The full House is expected to vote on the bill during the week of May 16.

The strategic forces subcommittee, in its April 26 markup, called for withholding PTSS funds pending award of a contract for an independent analysis of alternatives for the missile tracking mission. In report language accompanying its proposed bill, the strategic forces panel specified that the analysis be conducted by a federally funded research and development center with no prior involvement in the PTSS program.

That language would appear to rule out the Johns Hopkins University Applied Physics Laboratory in Laurel, Md., a not-for-profit institution that does research and builds hardware for U.S. government agencies. The laboratory holds the contract to develop a prototype PTSS satellite.

The analysis of alternatives would be led by a panel appointed by the selected research center, the subcommittee said.

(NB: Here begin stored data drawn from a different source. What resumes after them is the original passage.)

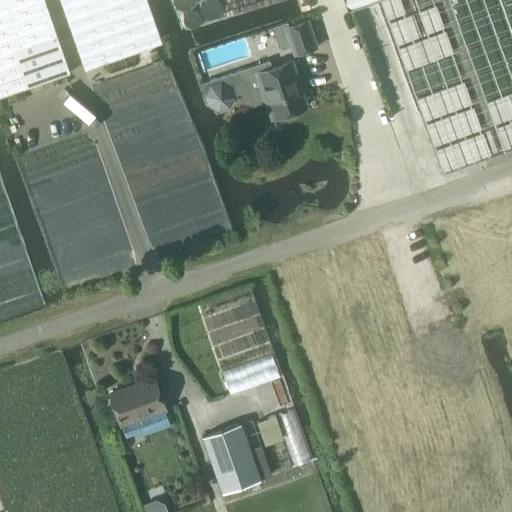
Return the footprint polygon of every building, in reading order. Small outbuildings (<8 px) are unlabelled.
[(43,0),(0,0),(0,94),(68,71),(43,0)] [(57,0),(82,69),(158,41),(143,0),(57,0)] [(314,45),(305,19),(284,26),(293,52),(314,45)] [(233,97),(260,88),(270,117),(279,114),(284,116),(292,114),(295,108),(300,107),(291,78),(295,77),(289,60),(263,69),(260,63),(201,82),(209,104),(218,109),(229,105),(233,97)] [(107,392),(117,422),(162,407),(152,377),(107,392)] [(283,438),(275,414),(255,421),(263,445),(283,438)] [(238,421),(200,434),(220,491),(258,477),(271,473),(261,445),(249,450),(238,421)]
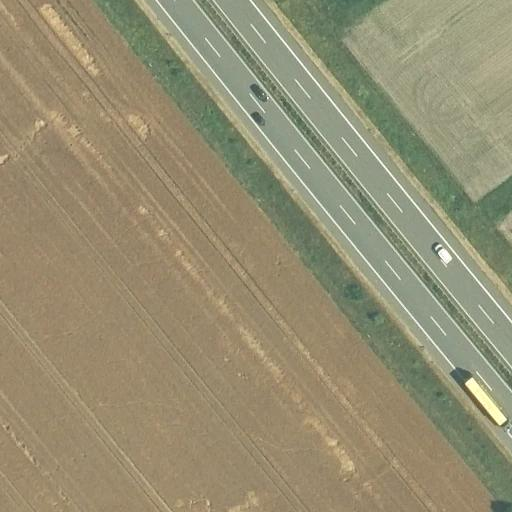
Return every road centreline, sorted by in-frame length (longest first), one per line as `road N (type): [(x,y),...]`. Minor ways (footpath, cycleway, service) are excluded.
road 1 (motorway): [(174,0),(511,420)]
road 2 (motorway): [(511,344),(234,0)]
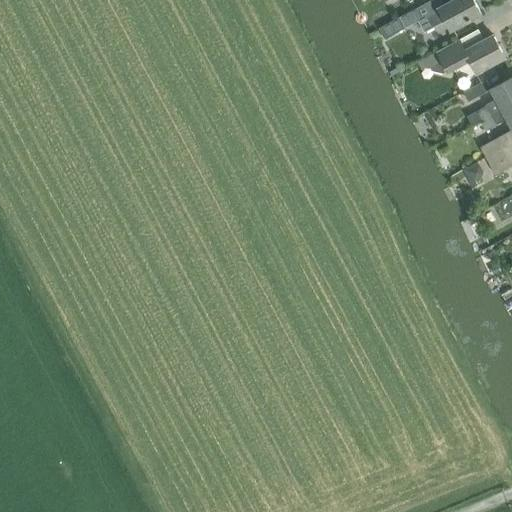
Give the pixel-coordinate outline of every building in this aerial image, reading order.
[(432,0),(401,17),(406,27),(418,21),(424,32),(447,21),(452,30),(482,14),(474,0),(453,0),(443,6),(440,0),(432,0)] [(460,39),(437,51),(442,60),(448,71),(469,60),(476,74),(505,58),(493,35),(483,40),(465,50),(460,39)] [(437,51),(425,58),(430,67),(442,60),(437,51)] [(482,121),(482,122),(511,106),(511,78),(490,90),(495,99),(486,104),(487,105),(467,116),(473,126),(482,121)] [(482,83),(473,88),(478,97),(487,92),(482,83)] [(511,106),(482,122),(487,130),(507,120),(511,128),(511,106)] [(511,135),(510,132),(481,147),(486,157),(511,142),(511,135)] [(511,142),(486,157),(494,171),(511,161),(511,142)] [(479,164),(468,170),(474,181),(481,178),(483,171),(479,164)] [(501,270),(498,265),(490,269),(492,274),(501,270)]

PTSS funds could be used only for development purposes up until 60 days after the study is delivered to the congressional defense oversight committees.

The analysis would provide the lowest-cost option for a 10-year program aimed at improving U.S. territorial missile defenses using land-, air- or space-based sensors, or some combination of the three, the subcommittee said. The report should provide details of MDA plans for the PTSS constellation including its size, acquisition risks and costs, the subcommittee said.

The subcommittee cited concerns voiced by the U.S. Government Accountability Office that a “true analysis of alternatives was never conducted” for PTSS.

U.S. Army Lt. Gen. Patrick O’Reilly, director of the MDA, said in March that the PTSS system will spend the majority of its time performing functions unrelated to missile defense, such as space situational awareness, the subcommittee noted.

“The committee believes that a system that will spend most of its time doing a mission other than homeland missile defense, in this case, the space situational awareness mission, should be more directly designed for its primary mission, and that the MDA should not be entirely responsible for the cost of this system,” the subcommittee’s report states.

Congress allocated $80.7 million for PTSS in 2012, or about half of what the MDA had requested.

Meanwhile, the full committee recommended providing $44.9 million next year for the long-running Space Test Program, which the U.S. Air Force has marked for termination next year.

The Air Force requested $10 million next year to close out the program, which for some four decades has been used to find rides to space for promising Pentagon experiments.

The committee also concurred with the strategic forces subcommittee recommendation to provide $25 million next year for the Operationally Responsive Space Office, which the Air Force has marked for closure next year.

In other notable actions, the full committee also:

  • Approved an amendment that would prohibit the use of Pentagon funds for implementing a code of conduct for space activities that has not been approved by the Senate or “authorized by statute.”

The amendment also calls for the secretaries of state and defense to submit to Congress a report on the progress of negotiations on an international agreement involving space activities within 90 days of the final approval of the law.

  • Defeated an amendment to strike a provision from the draft bill requiring the MDA director to evaluate placing a large X-band radar, currently located at the Kwajalein Atoll in the Pacific, on the East Coast. The radar was originally intended for deployment in Europe under a plan that has since been scrapped.
  • Defeated an amendment that would have eliminated a provision requiring the secretary of defense to submit plans for cost sharing with NATO on the MDA’s Phased Adaptive Approach for European defense. Draft bill language also would fence off 25 percent of MDA funding for fixed assets to be used for the European defense shield pending NATO’s response to a U.S. request for a “pre-financing” agreement.